New Jersey residents may be interested in the latest Census of Fatal Occupational Injuries regarding the jobs with the highest number of fatal injuries throughout the United States. According to the findings, the recorded amount of fatal workplace injuries was 4,585 in 2013 and 4,679 during 2014, which marks a 2 percent increase. The report, which the U.S. Bureau of Labor Statistics released in September, included the amount of fatal work injury rates per 100,000 full-time equivalent workers and a list of the civilian occupations that carry the highest deadly workplace injury rates.

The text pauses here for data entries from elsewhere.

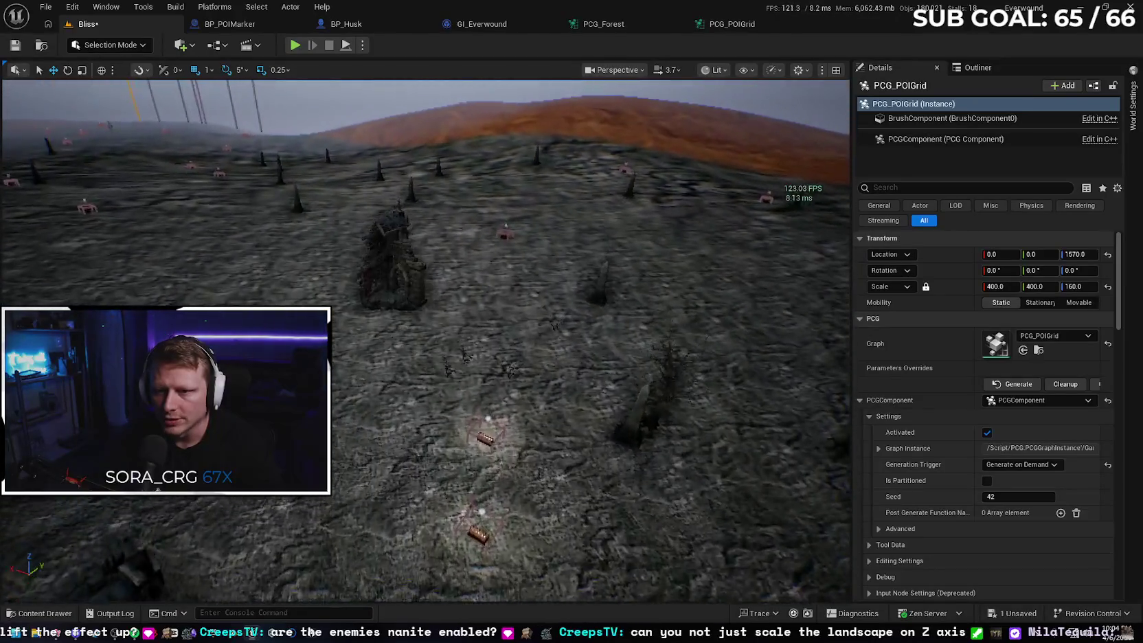
pyautogui.click(250, 30)
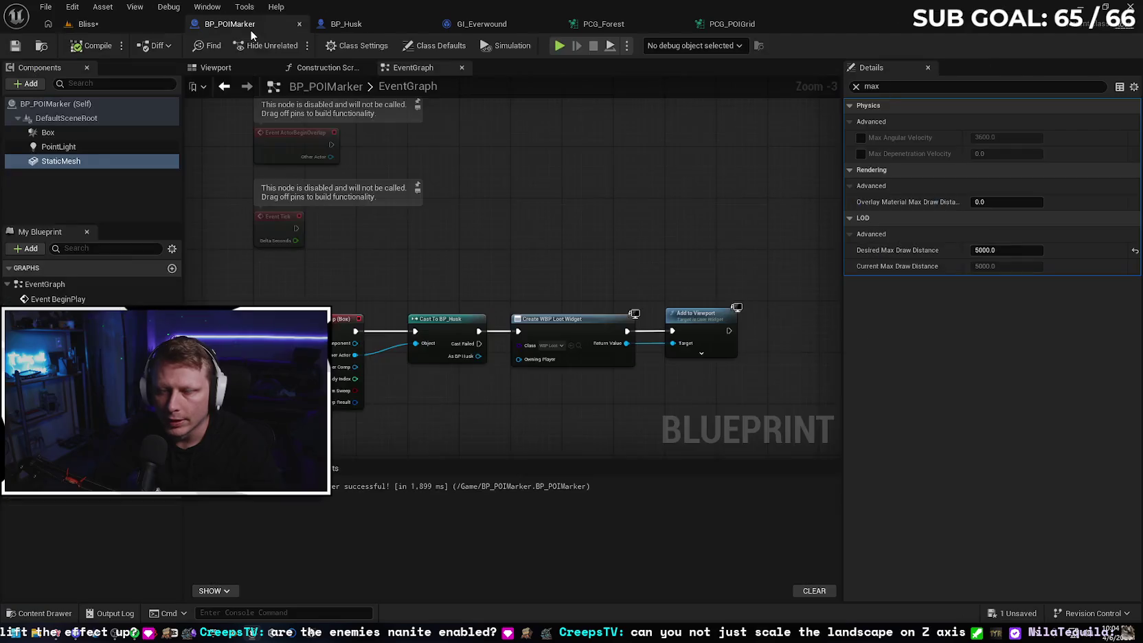
# Inspect the StaticMesh component's 'cull' properties and view the markers from a wide Bliss view.
pyautogui.click(134, 163)
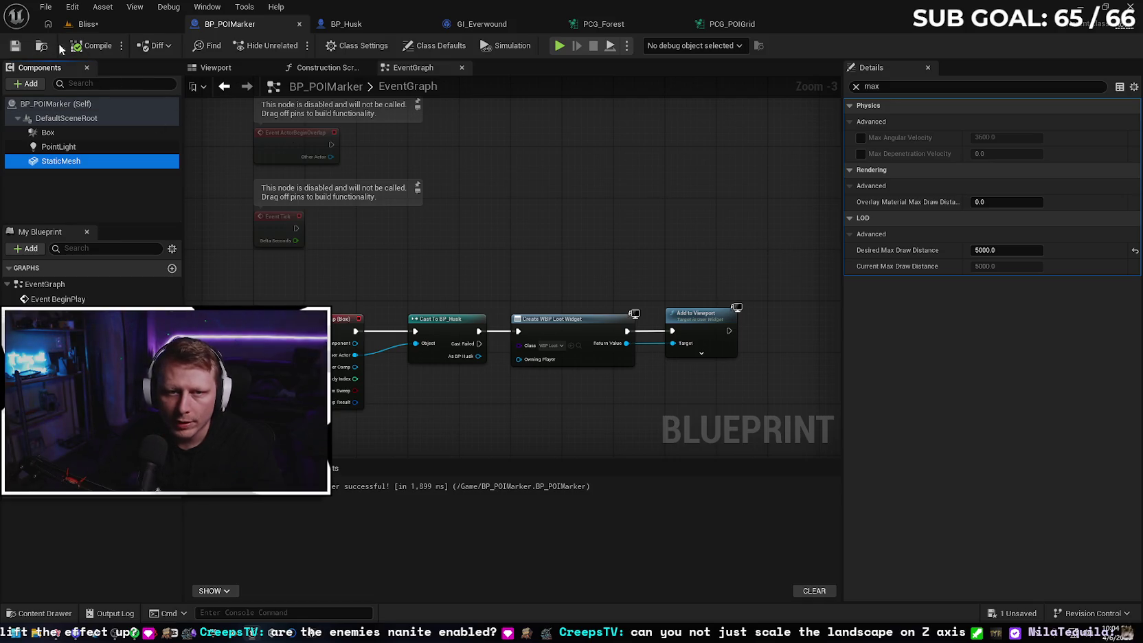
pyautogui.click(856, 86)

For 2014, the preliminary rate of fatal work-related injuries was 3.3 per 100,000 FTE employees. The report named logging as the most dangerous job, with 109.5 per 100,000 FTE employees. Second on the list were those involved with fishing, with 80.8 fatal workplace injuries per 100,000 of these FTE employees. Flight engineers and aircraft pilots were listed next, with 63.2 workplace injuries proving fatal for every 100,000 FTE employees. In fourth place were roofers, with 46.2 fatal on-the-job injuries per 100,000 FTE employees.
FTE employees involved in refuse collection came in fifth place at a rate of 35.8 fatal job-related injuries per 100,000 of these workers. For sixth place, those employed in the agricultural employment had a fatal job-related injury rate of 26 per 100,000 FTE workers.
Workers’ compensation benefits may be available to the surviving family members who have lost a loved one in a fatal work-related accident. An attorney who handles these types of claims may inform the survivors what benefits they are entitled to receive and how to obtain them.